Once you reach the line that contains "joué au Danemark, aux", retype it and every line after it exactly, ending with the last line of the entries.

Data to process.
[Start of section]
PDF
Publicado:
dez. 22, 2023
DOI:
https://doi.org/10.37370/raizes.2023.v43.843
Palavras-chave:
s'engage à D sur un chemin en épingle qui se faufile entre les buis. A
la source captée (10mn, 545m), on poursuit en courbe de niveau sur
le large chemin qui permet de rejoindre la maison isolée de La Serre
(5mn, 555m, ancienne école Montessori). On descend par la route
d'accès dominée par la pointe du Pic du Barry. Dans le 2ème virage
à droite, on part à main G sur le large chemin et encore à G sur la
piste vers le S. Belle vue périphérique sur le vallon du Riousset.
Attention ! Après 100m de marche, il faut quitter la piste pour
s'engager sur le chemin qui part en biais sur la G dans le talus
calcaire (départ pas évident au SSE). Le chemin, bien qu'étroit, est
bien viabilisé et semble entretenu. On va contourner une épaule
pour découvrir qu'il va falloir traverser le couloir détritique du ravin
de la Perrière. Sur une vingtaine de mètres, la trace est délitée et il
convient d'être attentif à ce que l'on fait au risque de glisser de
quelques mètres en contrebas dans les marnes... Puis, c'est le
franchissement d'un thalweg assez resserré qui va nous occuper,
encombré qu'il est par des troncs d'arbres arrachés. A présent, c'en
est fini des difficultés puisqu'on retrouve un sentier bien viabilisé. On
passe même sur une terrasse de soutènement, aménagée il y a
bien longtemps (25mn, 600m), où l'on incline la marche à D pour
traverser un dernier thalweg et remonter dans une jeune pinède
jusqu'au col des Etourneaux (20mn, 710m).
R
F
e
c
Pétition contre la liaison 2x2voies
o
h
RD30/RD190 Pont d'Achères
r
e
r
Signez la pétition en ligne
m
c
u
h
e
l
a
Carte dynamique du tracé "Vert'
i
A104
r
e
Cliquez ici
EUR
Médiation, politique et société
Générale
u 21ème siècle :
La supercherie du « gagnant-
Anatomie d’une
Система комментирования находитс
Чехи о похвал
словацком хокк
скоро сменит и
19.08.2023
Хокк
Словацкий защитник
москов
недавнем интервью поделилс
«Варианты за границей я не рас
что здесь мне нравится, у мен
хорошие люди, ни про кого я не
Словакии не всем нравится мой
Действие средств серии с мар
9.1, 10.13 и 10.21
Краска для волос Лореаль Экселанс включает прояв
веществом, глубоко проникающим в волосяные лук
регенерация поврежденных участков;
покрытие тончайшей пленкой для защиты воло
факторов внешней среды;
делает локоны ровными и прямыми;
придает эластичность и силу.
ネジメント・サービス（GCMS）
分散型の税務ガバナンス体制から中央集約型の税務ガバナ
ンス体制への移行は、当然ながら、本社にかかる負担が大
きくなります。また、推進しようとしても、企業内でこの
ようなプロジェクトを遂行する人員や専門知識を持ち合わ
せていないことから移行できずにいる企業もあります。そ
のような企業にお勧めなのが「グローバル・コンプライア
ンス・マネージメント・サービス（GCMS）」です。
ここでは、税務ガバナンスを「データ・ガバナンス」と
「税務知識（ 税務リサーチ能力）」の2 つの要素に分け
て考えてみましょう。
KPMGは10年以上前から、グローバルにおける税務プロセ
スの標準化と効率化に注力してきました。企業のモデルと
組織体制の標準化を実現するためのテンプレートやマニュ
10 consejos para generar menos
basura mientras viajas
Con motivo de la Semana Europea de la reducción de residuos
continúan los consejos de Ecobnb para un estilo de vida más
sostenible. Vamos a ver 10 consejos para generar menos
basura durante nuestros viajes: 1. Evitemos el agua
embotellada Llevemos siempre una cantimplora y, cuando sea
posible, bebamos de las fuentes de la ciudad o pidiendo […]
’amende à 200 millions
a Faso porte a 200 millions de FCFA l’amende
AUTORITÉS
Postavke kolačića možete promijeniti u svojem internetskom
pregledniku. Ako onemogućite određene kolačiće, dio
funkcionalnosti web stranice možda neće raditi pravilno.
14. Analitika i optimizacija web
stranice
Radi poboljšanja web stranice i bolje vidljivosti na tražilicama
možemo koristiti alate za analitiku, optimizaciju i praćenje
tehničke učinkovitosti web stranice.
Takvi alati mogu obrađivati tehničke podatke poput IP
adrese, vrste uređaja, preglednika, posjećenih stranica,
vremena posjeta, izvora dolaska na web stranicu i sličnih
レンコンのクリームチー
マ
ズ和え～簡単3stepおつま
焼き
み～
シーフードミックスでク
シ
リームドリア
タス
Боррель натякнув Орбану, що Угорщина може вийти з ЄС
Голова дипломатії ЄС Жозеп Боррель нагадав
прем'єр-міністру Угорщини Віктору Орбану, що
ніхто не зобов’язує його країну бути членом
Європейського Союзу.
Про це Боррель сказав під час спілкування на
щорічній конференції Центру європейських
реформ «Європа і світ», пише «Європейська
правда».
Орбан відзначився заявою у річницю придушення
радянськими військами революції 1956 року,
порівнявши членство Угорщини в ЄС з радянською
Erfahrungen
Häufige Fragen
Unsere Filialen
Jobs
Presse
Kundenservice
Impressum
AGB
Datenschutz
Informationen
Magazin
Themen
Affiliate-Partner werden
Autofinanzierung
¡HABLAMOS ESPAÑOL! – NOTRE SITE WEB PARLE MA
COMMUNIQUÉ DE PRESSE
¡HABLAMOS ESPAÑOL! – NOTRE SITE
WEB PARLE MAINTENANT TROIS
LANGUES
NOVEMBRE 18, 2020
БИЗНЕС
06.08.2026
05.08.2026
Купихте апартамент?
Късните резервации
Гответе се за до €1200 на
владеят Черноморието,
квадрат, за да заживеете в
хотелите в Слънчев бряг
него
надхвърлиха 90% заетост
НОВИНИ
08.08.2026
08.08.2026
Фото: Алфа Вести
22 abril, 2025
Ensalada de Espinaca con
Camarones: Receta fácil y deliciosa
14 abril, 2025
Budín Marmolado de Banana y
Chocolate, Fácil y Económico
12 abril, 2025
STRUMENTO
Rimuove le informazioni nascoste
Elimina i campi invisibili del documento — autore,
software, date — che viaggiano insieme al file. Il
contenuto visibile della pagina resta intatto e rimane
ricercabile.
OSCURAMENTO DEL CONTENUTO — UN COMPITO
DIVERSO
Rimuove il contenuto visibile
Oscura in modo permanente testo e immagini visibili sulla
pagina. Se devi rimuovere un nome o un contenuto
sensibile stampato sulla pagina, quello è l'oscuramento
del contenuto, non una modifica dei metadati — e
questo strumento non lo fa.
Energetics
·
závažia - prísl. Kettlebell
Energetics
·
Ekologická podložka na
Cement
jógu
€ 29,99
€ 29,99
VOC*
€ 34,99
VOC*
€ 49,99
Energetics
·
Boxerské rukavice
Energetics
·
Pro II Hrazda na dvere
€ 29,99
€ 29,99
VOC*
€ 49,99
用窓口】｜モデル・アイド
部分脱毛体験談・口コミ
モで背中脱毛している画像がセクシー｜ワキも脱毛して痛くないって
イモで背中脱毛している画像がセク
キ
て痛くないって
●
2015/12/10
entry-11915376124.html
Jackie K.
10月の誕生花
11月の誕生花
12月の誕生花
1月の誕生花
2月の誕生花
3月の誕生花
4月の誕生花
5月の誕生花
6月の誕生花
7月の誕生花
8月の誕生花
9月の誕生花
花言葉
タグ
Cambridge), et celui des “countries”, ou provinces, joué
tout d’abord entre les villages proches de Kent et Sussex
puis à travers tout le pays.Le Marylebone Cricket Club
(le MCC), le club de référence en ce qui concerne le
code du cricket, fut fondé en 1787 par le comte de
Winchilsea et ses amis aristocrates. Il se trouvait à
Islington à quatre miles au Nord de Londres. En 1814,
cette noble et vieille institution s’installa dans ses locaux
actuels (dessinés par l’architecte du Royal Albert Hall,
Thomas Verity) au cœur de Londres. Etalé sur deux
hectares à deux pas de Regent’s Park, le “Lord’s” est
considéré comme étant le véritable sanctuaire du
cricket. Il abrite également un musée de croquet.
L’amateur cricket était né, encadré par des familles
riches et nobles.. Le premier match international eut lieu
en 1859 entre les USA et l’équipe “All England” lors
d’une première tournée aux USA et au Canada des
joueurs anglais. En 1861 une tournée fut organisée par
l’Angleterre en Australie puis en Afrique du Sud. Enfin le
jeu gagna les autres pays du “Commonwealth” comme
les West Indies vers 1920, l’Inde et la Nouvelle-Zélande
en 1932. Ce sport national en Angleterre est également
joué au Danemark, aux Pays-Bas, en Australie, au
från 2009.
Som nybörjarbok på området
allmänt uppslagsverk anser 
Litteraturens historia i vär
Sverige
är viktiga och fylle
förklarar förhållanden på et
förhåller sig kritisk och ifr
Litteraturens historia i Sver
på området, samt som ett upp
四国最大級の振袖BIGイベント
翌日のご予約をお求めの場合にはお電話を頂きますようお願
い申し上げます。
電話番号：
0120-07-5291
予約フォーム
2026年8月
[End of section]
Task response.
joué au Danemark, aux Pays-Bas, en Australie, au
från 2009.
Som nybörjarbok på området
allmänt uppslagsverk anser 
Litteraturens historia i vär
Sverige
är viktiga och fylle
förklarar förhållanden på et
förhåller sig kritisk och ifr
Litteraturens historia i Sver
på området, samt som ett upp
四国最大級の振袖BIGイベント
翌日のご予約をお求めの場合にはお電話を頂きますようお願
い申し上げます。
電話番号：
0120-07-5291
予約フォーム
2026年8月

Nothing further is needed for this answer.